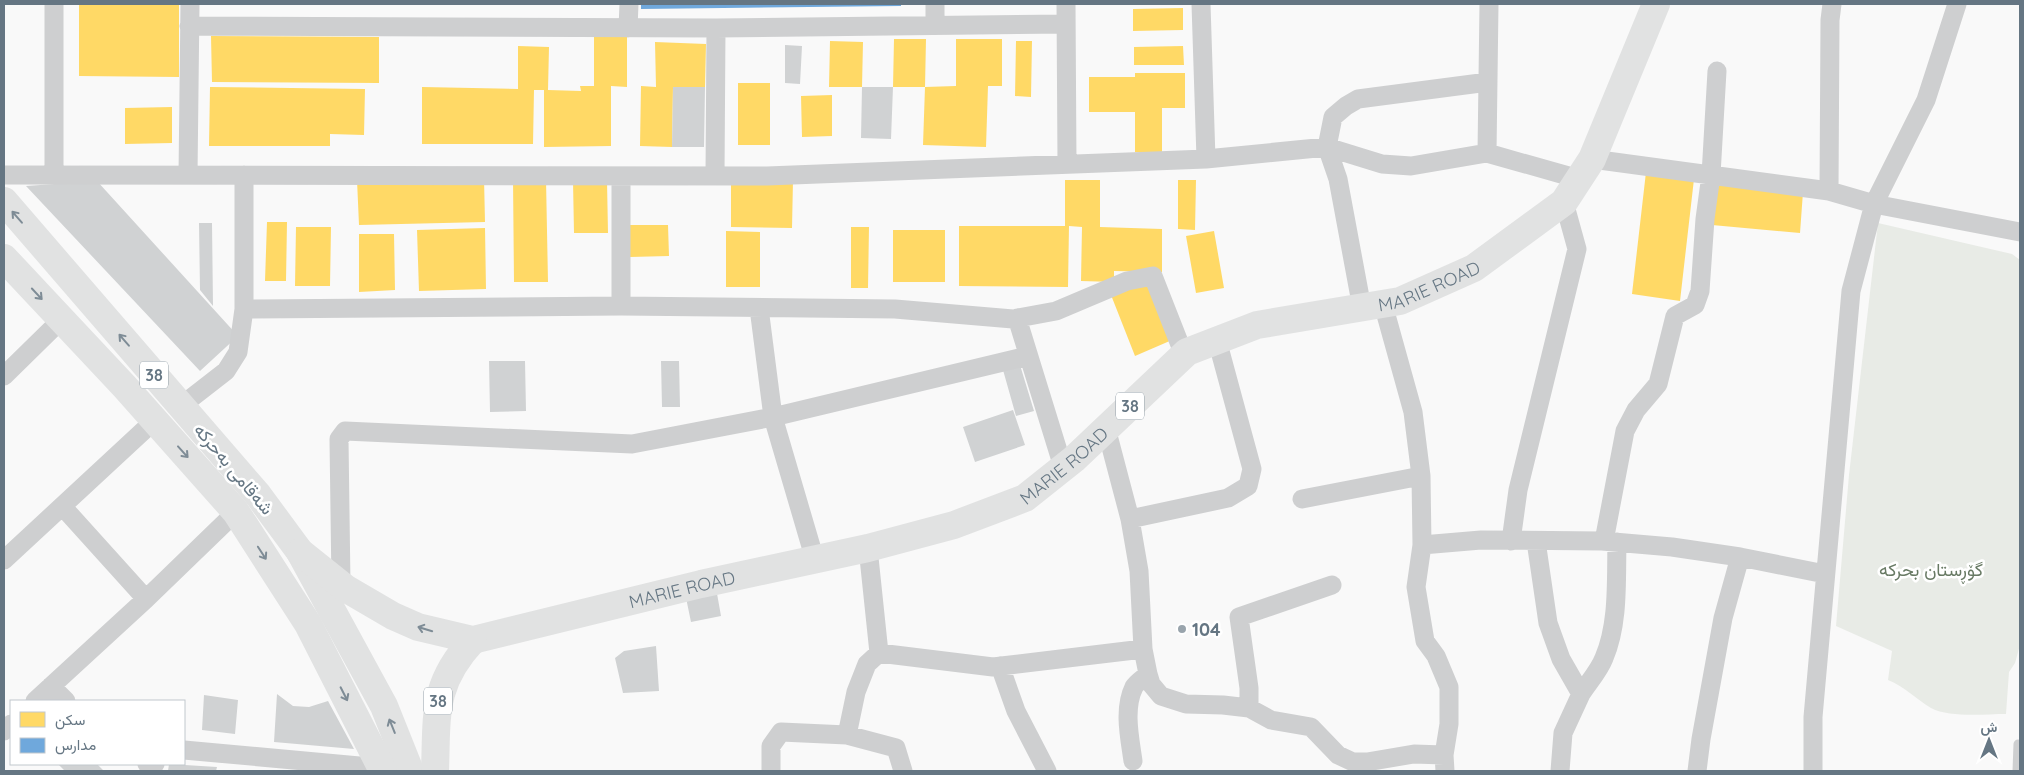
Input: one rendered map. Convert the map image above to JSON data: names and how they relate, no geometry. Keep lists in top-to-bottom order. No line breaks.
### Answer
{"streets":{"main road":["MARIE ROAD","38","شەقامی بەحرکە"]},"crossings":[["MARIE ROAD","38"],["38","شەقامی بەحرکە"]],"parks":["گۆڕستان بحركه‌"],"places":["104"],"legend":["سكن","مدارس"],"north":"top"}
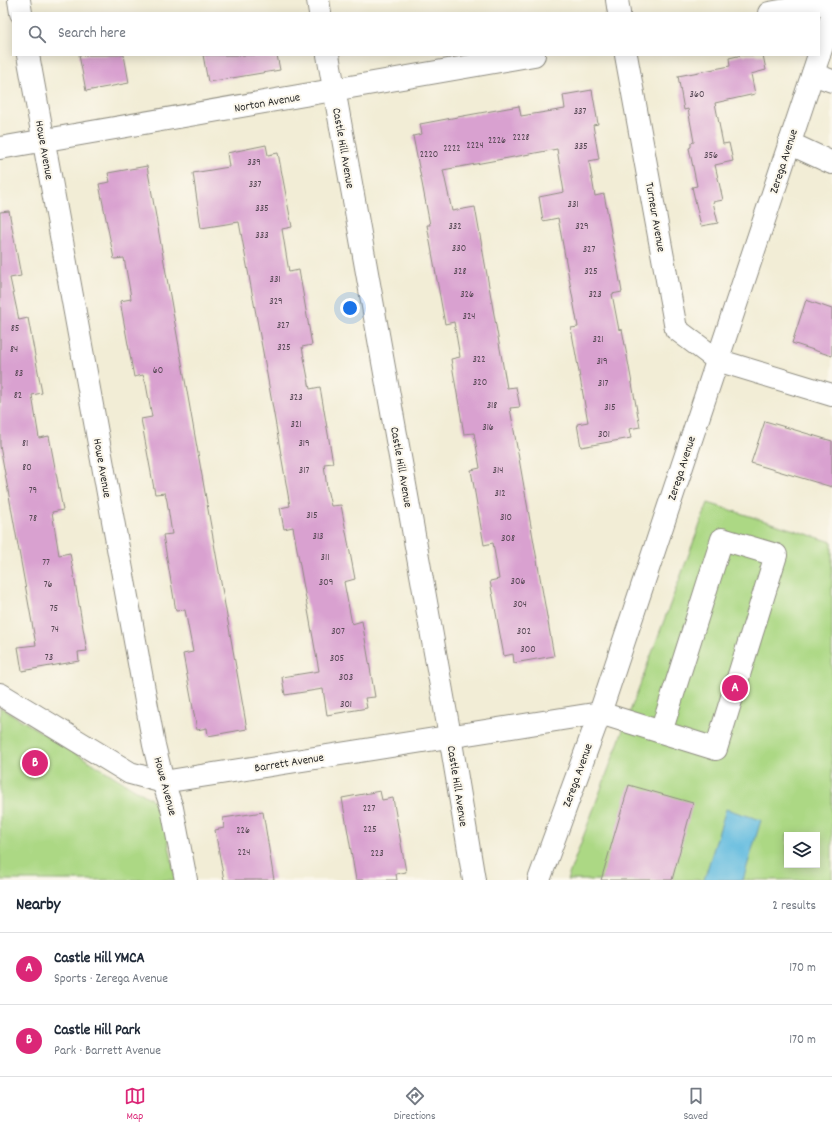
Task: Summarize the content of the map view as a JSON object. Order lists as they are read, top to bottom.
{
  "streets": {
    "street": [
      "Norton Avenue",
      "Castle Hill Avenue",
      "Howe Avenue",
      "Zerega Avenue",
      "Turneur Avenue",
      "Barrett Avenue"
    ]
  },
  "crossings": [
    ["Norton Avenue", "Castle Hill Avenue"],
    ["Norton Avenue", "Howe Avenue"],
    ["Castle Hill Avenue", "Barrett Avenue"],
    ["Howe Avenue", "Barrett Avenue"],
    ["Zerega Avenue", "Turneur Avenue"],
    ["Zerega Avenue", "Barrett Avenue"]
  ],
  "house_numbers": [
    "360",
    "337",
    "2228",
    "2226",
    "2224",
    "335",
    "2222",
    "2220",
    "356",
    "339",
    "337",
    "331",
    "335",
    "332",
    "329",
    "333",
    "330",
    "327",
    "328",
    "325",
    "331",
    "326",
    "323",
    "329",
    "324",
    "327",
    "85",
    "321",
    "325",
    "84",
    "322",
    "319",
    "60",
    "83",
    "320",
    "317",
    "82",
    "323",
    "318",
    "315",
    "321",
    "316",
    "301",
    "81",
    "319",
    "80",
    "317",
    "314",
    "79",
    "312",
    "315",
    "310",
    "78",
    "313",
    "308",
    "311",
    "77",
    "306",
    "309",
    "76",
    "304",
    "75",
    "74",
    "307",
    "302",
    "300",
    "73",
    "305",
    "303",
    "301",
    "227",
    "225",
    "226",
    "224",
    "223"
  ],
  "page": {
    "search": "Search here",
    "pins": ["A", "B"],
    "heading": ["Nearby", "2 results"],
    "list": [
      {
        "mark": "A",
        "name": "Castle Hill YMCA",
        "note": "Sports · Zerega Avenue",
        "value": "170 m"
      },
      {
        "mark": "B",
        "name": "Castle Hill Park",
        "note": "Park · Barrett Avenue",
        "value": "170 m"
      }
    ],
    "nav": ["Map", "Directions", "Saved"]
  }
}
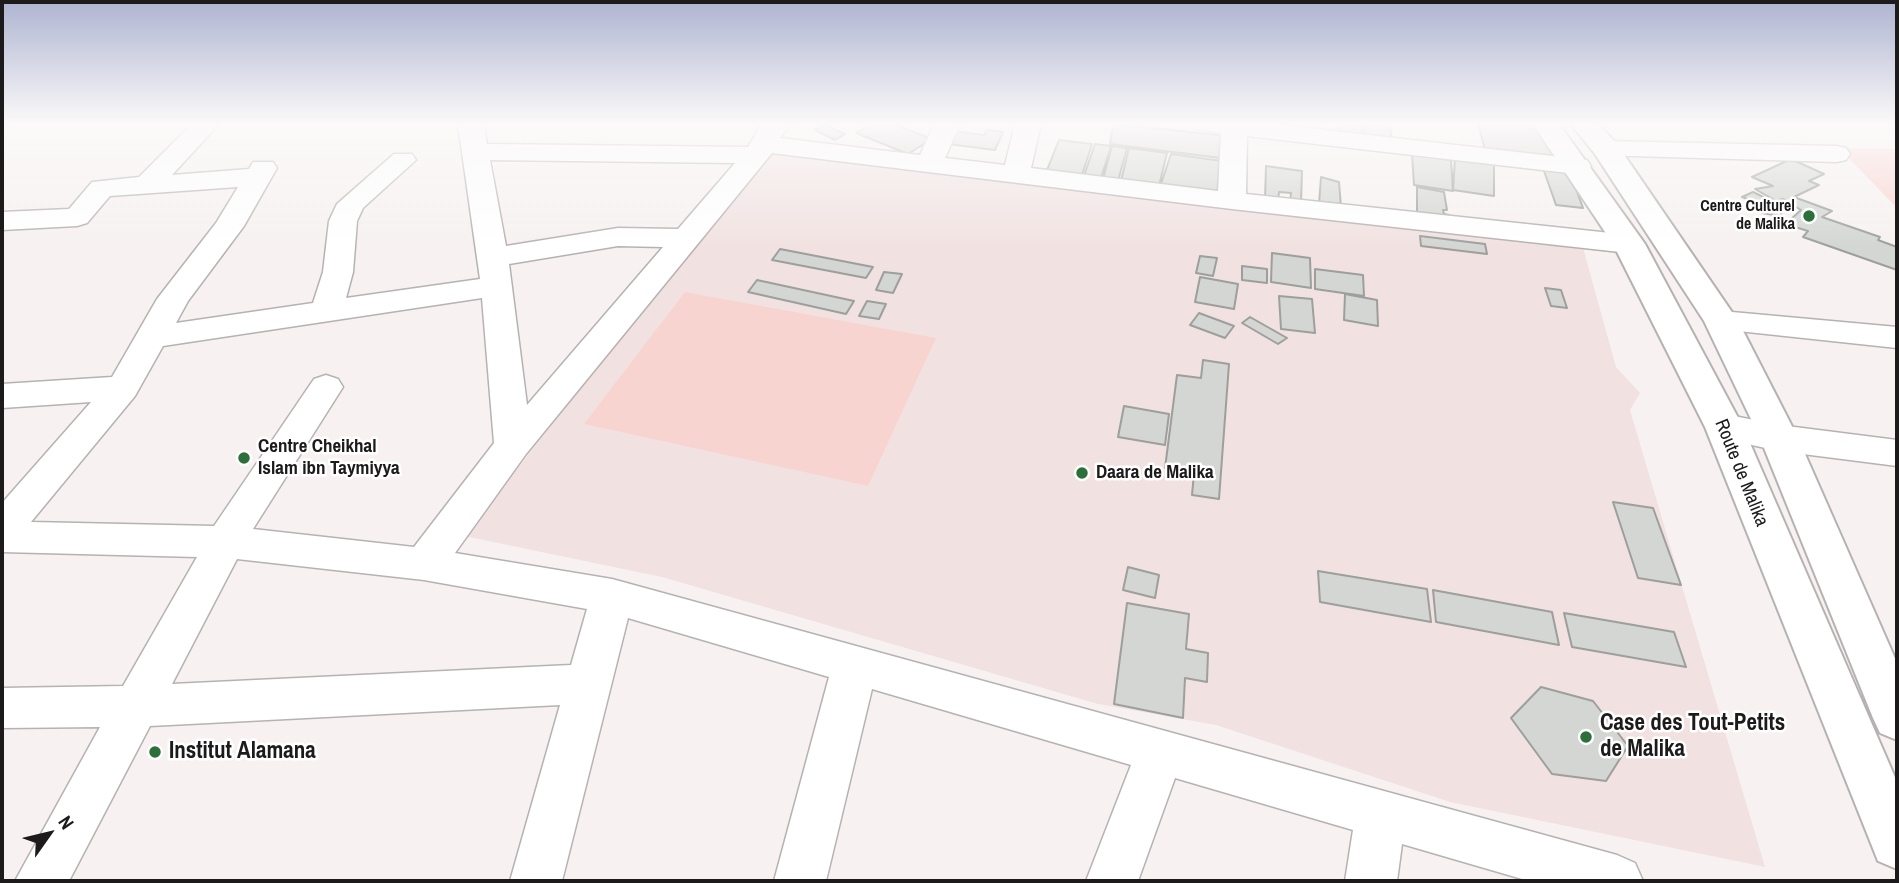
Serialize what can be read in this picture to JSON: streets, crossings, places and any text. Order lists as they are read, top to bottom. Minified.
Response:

⁂

## WHAT TO WORK ON
You are asked to reproduce each line above exactly, but to exclude the pictures.

## RESPONSE AREA
Input: one rendered map. Convert the map image above to JSON data: names and how they relate, no geometry. Keep lists in top-to-bottom order. No line breaks.
### Answer
{"streets":{"main road":["MARIE ROAD","38","شەقامی بەحرکە"]},"crossings":[["MARIE ROAD","38"],["38","شەقامی بەحرکە"]],"parks":["گۆڕستان بحركه‌"],"places":["104"],"legend":["سكن","مدارس"],"north":"top"}
Task: Summarize the content of the map view as a JSON object. Order lists as they are read, top to bottom.
{
  "streets": {
    "street": [
      "Norton Avenue",
      "Castle Hill Avenue",
      "Howe Avenue",
      "Zerega Avenue",
      "Turneur Avenue",
      "Barrett Avenue"
    ]
  },
  "crossings": [
    ["Norton Avenue", "Castle Hill Avenue"],
    ["Norton Avenue", "Howe Avenue"],
    ["Castle Hill Avenue", "Barrett Avenue"],
    ["Howe Avenue", "Barrett Avenue"],
    ["Zerega Avenue", "Turneur Avenue"],
    ["Zerega Avenue", "Barrett Avenue"]
  ],
  "house_numbers": [
    "360",
    "337",
    "2228",
    "2226",
    "2224",
    "335",
    "2222",
    "2220",
    "356",
    "339",
    "337",
    "331",
    "335",
    "332",
    "329",
    "333",
    "330",
    "327",
    "328",
    "325",
    "331",
    "326",
    "323",
    "329",
    "324",
    "327",
    "85",
    "321",
    "325",
    "84",
    "322",
    "319",
    "60",
    "83",
    "320",
    "317",
    "82",
    "323",
    "318",
    "315",
    "321",
    "316",
    "301",
    "81",
    "319",
    "80",
    "317",
    "314",
    "79",
    "312",
    "315",
    "310",
    "78",
    "313",
    "308",
    "311",
    "77",
    "306",
    "309",
    "76",
    "304",
    "75",
    "74",
    "307",
    "302",
    "300",
    "73",
    "305",
    "303",
    "301",
    "227",
    "225",
    "226",
    "224",
    "223"
  ],
  "page": {
    "search": "Search here",
    "pins": ["A", "B"],
    "heading": ["Nearby", "2 results"],
    "list": [
      {
        "mark": "A",
        "name": "Castle Hill YMCA",
        "note": "Sports · Zerega Avenue",
        "value": "170 m"
      },
      {
        "mark": "B",
        "name": "Castle Hill Park",
        "note": "Park · Barrett Avenue",
        "value": "170 m"
      }
    ],
    "nav": ["Map", "Directions", "Saved"]
  }
}
Serialize what can be read in this picture to JSON: streets, crossings, places and any text. Order lists as they are read, top to bottom. Minified.
Response:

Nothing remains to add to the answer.